February 11th, 2008 at 11:26 am
Everyone I knew recommended me the Kingsolver, too. I heard she sent a copy of the “Poisonwood Bible” to Mumia Abu Jamal, looking for comment, but that he was suspiciously closed-mouthed with his opinion. In the Russell Means clip below he talks about the number of Lakotah kids raised by non Lakotah folks. There’s an entire history of the fetishistic desire to own the kids of the colonized, right? To raise ‘em as exemplars of the colonial culture. I’m thinking of those before and after pictures of Indian kids getting funneled into the boarding schools to get their Indianness raped and beat out of them. But it predates that. Indian war orphans being taken by the US officers who’d orphaned them as trophies, for instance.
It’s interesting that there’s no mention, none, in The Kite Runner about the US role in the last 30 years of Afghanistan history. But then, one of the most annoying things about the book is that it dehistoricizes the Taliban entirely. The implication is that Taliban members become Taliban because they like to fuck young boys and they dig Hitler.
February 11th, 2008 at 10:40 pm
You’re far too kind, Ben. Any scum recommending Kiterunner deserves to be staked out on the nearest anthill with a dab of honey on their anus.
Now, as for those involved in the making…
February 12th, 2008 at 11:06 am
[deleted]
February 12th, 2008 at 2:07 pm
That’ll do it.
this morning I’ve been watching a live-feed from a TV camera that a station set up at the Berkeley marines faceoff. They actually profiled the Colorado people who drove all the way here and said they refuse to leave. It would be a heartland vs. liberal elite showdown, if code pink didn’t have the good ex-marine spokespeople talking to the press. The way their antiwar resolution got twisted into spitting on troops looks bad. There are funny moments where they are trying to bother the reporter by blasting Lee Greenwood and Sousa marches. Some skateboarders tried to skate through the flags, and a beefy guy jumped on a teenager biking by. http://www.kpix.com
February 12th, 2008 at 4:34 pm
It’s not fair that you keep deleting my comments.
February 12th, 2008 at 8:30 pm
Start changing your pseudonym?
February 13th, 2008 at 10:58 am
I think that [deleted].
February 13th, 2008 at 2:36 pm
Re, changing pseudonyms: You mean like you did, Scrunt (as in, Laurie, Sybil, and Fred)?
February 14th, 2008 at 8:51 am
They’re just alter-egos.
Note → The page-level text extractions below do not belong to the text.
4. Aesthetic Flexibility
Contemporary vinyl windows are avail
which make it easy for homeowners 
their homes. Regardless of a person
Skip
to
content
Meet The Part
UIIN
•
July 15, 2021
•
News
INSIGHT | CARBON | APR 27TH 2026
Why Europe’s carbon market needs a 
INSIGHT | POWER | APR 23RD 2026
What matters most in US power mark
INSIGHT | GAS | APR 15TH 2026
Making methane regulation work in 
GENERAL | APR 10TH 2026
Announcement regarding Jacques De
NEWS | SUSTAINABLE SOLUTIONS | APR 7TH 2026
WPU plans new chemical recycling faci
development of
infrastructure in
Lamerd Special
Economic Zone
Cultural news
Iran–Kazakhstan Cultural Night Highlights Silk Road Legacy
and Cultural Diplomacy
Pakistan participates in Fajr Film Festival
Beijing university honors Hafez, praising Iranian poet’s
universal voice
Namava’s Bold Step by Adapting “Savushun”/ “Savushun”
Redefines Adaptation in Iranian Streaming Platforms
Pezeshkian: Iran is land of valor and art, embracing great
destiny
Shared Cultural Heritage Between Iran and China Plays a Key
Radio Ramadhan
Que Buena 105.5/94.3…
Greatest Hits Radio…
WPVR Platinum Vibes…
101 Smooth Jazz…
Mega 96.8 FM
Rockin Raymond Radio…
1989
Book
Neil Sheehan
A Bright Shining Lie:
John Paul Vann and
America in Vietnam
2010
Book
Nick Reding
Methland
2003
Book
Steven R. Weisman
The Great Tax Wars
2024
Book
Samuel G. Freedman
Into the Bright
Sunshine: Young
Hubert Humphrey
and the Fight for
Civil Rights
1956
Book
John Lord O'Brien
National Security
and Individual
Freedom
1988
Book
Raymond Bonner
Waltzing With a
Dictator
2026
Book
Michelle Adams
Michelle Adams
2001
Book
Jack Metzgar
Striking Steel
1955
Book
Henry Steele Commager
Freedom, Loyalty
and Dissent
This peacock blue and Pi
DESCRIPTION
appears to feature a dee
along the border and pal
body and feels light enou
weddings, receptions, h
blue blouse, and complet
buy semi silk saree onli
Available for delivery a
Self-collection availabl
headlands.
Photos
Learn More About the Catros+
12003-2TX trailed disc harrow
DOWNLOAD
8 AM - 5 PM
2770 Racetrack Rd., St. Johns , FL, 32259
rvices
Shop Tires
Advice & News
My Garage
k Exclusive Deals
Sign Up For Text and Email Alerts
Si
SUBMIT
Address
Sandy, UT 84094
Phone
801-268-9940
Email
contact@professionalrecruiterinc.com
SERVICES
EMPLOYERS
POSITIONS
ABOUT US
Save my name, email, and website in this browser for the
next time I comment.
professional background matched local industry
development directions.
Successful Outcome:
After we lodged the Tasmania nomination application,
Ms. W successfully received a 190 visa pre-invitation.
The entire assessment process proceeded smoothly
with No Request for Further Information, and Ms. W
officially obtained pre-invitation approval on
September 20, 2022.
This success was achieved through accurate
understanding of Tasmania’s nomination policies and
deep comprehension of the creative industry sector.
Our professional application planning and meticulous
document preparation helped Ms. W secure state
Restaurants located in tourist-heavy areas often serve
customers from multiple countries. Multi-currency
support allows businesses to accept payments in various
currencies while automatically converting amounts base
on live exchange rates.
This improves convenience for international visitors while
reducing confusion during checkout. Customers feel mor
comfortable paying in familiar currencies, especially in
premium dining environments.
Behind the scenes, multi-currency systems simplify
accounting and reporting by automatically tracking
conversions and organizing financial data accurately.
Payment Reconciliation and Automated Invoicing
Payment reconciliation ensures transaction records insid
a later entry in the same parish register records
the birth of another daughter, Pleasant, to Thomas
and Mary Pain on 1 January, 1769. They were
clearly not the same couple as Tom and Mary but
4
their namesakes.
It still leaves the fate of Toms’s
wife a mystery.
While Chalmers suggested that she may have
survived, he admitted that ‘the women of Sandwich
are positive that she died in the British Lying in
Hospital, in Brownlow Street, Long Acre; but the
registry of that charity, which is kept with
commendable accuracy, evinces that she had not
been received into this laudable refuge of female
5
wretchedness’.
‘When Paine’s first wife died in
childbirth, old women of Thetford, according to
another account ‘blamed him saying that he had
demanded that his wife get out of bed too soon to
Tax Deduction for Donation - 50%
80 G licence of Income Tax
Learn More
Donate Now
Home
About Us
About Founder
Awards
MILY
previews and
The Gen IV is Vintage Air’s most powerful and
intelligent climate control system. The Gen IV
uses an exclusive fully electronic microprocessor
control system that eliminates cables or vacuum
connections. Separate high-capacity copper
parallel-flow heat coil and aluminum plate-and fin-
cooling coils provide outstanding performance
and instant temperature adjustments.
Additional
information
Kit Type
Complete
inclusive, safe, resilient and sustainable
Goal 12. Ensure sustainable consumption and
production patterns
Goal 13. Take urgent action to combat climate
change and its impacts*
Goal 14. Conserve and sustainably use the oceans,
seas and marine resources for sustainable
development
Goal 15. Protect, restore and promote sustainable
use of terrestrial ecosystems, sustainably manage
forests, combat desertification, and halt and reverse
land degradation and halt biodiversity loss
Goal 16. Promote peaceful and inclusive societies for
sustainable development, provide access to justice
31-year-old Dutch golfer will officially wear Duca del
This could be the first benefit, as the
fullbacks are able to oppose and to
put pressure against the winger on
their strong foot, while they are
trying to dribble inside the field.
Have you ever done online role playing games?
February 14th, 2008 at 9:32 am
Looking at IP addresses, I think I can vouch for Sybil not being Laurie. Laurie, it seems, has taken her pinched mouth and gone elsewhere. Thank the gods.
February 15th, 2008 at 5:33 pm
Does anyone want to have a pretend game of quidditch?
February 18th, 2008 at 5:44 pm
LOL! This was a rather harsh critique. It has given me pause for thought, though, which is a good thing.